Memorial Tunnel on the West Virginia Turnpike: From 1954 Highway Marvel to One of the World’s Only Mushroom Tunnels

From Highway Icon to Mushroom Haven: The Story of West Virginia’s Memorial Tunnel

If you’ve ever driven the West Virginia Turnpike, you’ve traced a route that once dove straight through Paint Creek Mountain via the Memorial Tunnel—a 2,802-foot engineering feat that opened in 1954. Decades later, the same tunnel is home to a cutting-edge agricultural reuse: an Appalachian mushroom farm turning infrastructure into opportunity. Few places on Earth have made a leap like this—from four-lane traffic problem to fungi paradise—and the West Virginia Turnpike is at the center of it.


Where the West Virginia Turnpike Met the Mountain

Built as part of the post-war expansion of the West Virginia Turnpike, the Memorial Tunnel was bored through Paint Creek Mountain to tame one of the pike’s toughest ridges. It opened on November 8, 1954, cost roughly $5 million, and stretched 2,802 feet. It was also reportedly the first U.S. highway tunnel monitored by closed-circuit television, which gives you a sense of how futuristic the Turnpike felt in that era—often called “88 miles of miracle.” Wikipedia

By the late 1970s and early 1980s, as traffic exploded, the West Virginia Turnpike was widened from two lanes to four. Everything was upgraded—except the tunnel. That created a notorious bottleneck as a modern divided highway necked down to a two-lane tube with a lower speed limit. In 1987, a new alignment bypassed the tunnel entirely, and the Memorial Tunnel went dark. Wikipedia


A Global Proving Ground: Fire & Ventilation Science Under the Turnpike

Dark didn’t mean dormant. In the 1990s, the decommissioned tunnel became a full-scale laboratory for the Memorial Tunnel Fire Ventilation Test Program—a six-year, ~$38 million series of experiments that fundamentally changed how the world designs and ventilates highway tunnels. Engineers set controlled fires, measured smoke behavior, and validated the performance of longitudinal jet fans, which later gained U.S. approval and shaped modern tunnel standards. Federal Highway Administration+4AIVC+4TRB Online Publications+4

If you’ve ever driven through a long modern tunnel with those ceiling-mounted fans keeping the air clear, you’ve felt the legacy of a mountain on the West Virginia Turnpike.

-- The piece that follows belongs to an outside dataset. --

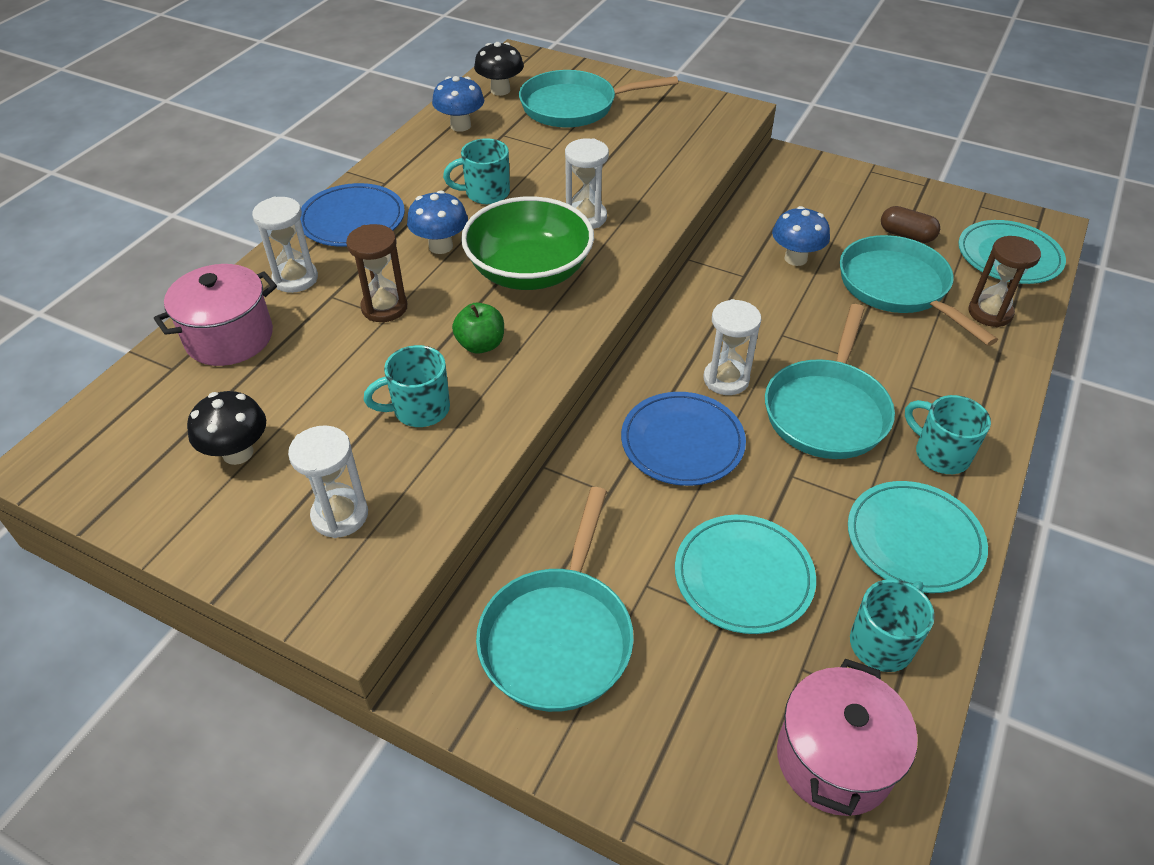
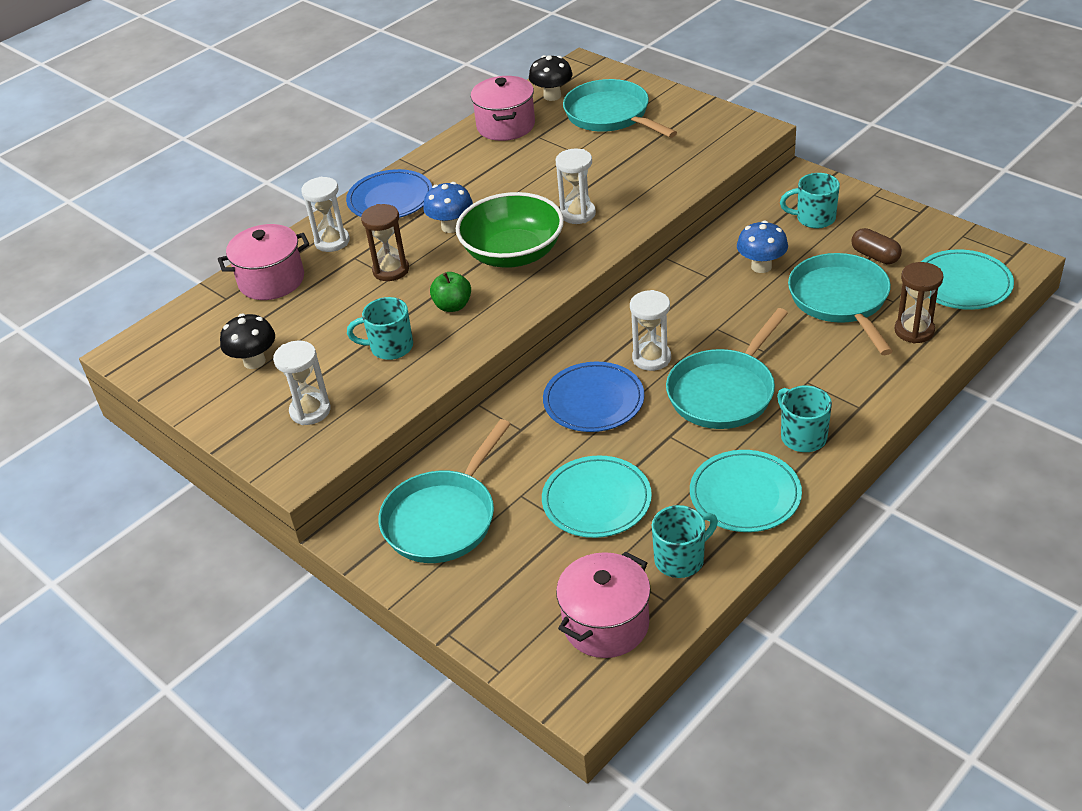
camera: 20 degrees right, 5 degrees down
blue mushroom [432,76,484,132] -> pink pot [470,76,535,141]
turquoise mug [443,138,510,204] -> turquoise mug moved to [780,173,840,229]
turquoise pan [519,70,678,128] -> turquoise pan turned 45 degrees clockwise [563,79,677,138]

From Defense Training to Local Innovation

Around 2000, the site transformed again—this time into the Center for National Response, a federal training campus hidden inside the old Turnpike tunnel. It hosted simulated subway platforms (with actual Boston Green Line cars), a rubble field for collapse rescues, a highway pile-up, and more. Over the years, approximately 160,000 first responders trained inside West Virginia’s mountainside. Wikipedia+1

Operations wound down in 2020. In February 2022, the West Virginia National Guard announced a new chapter: the tunnel would be repurposed for mushroom cultivation, operated by a local company—Hernshaw Farms—just off the West Virginia Turnpike. Wikipedia


Why a Highway Tunnel Is Perfect for Mushrooms

What makes an old West Virginia Turnpike tunnel great for growing mushrooms?

  • Stable temperatures & humidity: Underground rock buffers seasonal swings, delivering consistency that gourmet fungi love.

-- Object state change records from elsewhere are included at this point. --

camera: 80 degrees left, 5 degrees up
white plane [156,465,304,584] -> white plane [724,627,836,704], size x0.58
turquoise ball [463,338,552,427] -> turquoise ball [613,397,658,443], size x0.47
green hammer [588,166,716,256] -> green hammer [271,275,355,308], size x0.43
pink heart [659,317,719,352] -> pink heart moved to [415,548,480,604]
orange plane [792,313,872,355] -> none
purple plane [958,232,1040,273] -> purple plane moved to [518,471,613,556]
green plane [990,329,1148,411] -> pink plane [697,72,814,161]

  • Darkness by design: Mushrooms, which are photrophic,  don’t need bright light; they need clean air, moisture, and the right temps.

  • Controlled air movement: The same airflow logic explored during the fire program helps maintain quality fruiting conditions.

  • Built-in scale: A long, safe, enclosed corridor provides room for racks, sanitation, and efficient harvesting.

Hernshaw Farms’ “mushroom tunnel” has quickly become a West Virginia curiosity—one of only a small handful of highway tunnels in the world repurposed for commercial mushroom production (and among the very few in the United States). Local news and statewide features have showcased how the old West Virginia Turnpike passage now supports agriculture, local restaurants, and online customers nationwide. Hernshaw Farms+1


A Circular Story: Infrastructure, Safety Science, and Rural Entrepreneurship

The Memorial Tunnel tells a uniquely American story:

  1. Build the road – The West Virginia Turnpike connected communities and commerce through formidable terrain. Wikipedia

  2. Advance safety – The abandoned Turnpike tunnel hosted world-class fire and ventilation research that still informs tunnel design. TRB Online Publications+2Federal Highway Administration+2

  3. Train first responders – A national training center improved readiness for crises. National Defense Magazine

  4. Regenerate the space – Today, local growers have turned the same corridor into one of the world’s rare mushroom tunnels, aligning rural jobs, food systems, and climate-smart reuse—right off the West Virginia Turnpike. Wikipedia+1

It’s hard to think of another place where the phrase “West Virginia Turnpike” ties together mid-century engineering, international safety standards, homeland security training, and twenty-first-century indoor agriculture.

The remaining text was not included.